**PROBLEM 1:** Rewrite the paragraph of the net neutrality article that begins "First implemented by the Obama administration" in a single shorter sentence, keeping its main facts.

**EXCERPTED PASSAGE:**
Net neutrality and you: What new internet regulations could mean for students

The Federal Communications Commission voted Thursday to repeal so-called net neutrality rules, leaving many users, including students, concerned about their access to an open and equal internet experience.

First implemented by the Obama administration in 2015, so-called “net neutrality” regulations prevent internet providers from censoring, promoting or artificially slowing any online content, forcing broadband companies to treat all information and consumers equally.

Since being appointed by President Trump earlier this year, FCC Chair Ajit Pai has made his intention to pursue a repeal of these provisions clear, despite public approval of the rules sitting at a sky-high 83 percent, according to a recent University of Maryland survey.

“The internet wasn’t broken in 2015. We weren’t living in a digital dystopia,” Pai said in a speech following the vote. “To the contrary, the Internet is perhaps the one thing in American society we can all agree has been a stunning success.”

Pai argues that net neutrality, though often touted as a safeguard against corporate control of internet access, imposes regulations too burdensome and complex for smaller providers to effectively navigate, damaging the industry’s competitiveness.

Many critics remain skeptical, however, as large broadband companies have taken advantage of an unregulated internet in the past.

In 2014, Comcast, one of the largest internet providers in the nation, began artificially slowing Netflix services for its millions of users. This forced their customers to have to weather considerably longer loading times to access the popular streaming service, until Netflix finally agreed to pay Comcast for faster service.

Under net neutrality, broadband companies have been disallowed from creating these kinds of internet fast lanes, which would involve slowing general internet access to encourage consumers to purchase a faster, more expensive package.

**SOURCE MATERIAL:**
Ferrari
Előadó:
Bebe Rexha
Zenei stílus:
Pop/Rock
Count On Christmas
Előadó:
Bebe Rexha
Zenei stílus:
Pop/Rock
...
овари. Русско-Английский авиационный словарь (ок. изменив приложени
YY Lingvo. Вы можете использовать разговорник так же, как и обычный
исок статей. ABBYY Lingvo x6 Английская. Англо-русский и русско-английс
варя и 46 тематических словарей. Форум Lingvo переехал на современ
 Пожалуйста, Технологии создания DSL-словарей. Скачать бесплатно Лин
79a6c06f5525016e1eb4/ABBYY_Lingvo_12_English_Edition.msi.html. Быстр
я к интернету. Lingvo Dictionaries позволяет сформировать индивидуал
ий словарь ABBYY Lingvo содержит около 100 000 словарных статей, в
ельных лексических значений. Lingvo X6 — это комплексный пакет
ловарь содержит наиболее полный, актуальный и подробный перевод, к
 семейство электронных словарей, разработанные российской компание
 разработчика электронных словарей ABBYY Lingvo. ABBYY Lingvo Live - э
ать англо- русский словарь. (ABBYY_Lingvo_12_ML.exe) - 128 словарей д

**PROBLEM 2:** Pick out every line of the listing that contains the string "содержит". Case counts.

**WORKED SOLUTION 1:** Net neutrality rules, introduced by the Obama administration in 2015, bar internet providers from censoring, promoting or deliberately slowing online content, so broadband companies must treat all information and consumers equally.

**WORKED SOLUTION 2:**
ий словарь ABBYY Lingvo содержит около 100 000 словарных статей, в
ловарь содержит наиболее полный, актуальный и подробный перевод, к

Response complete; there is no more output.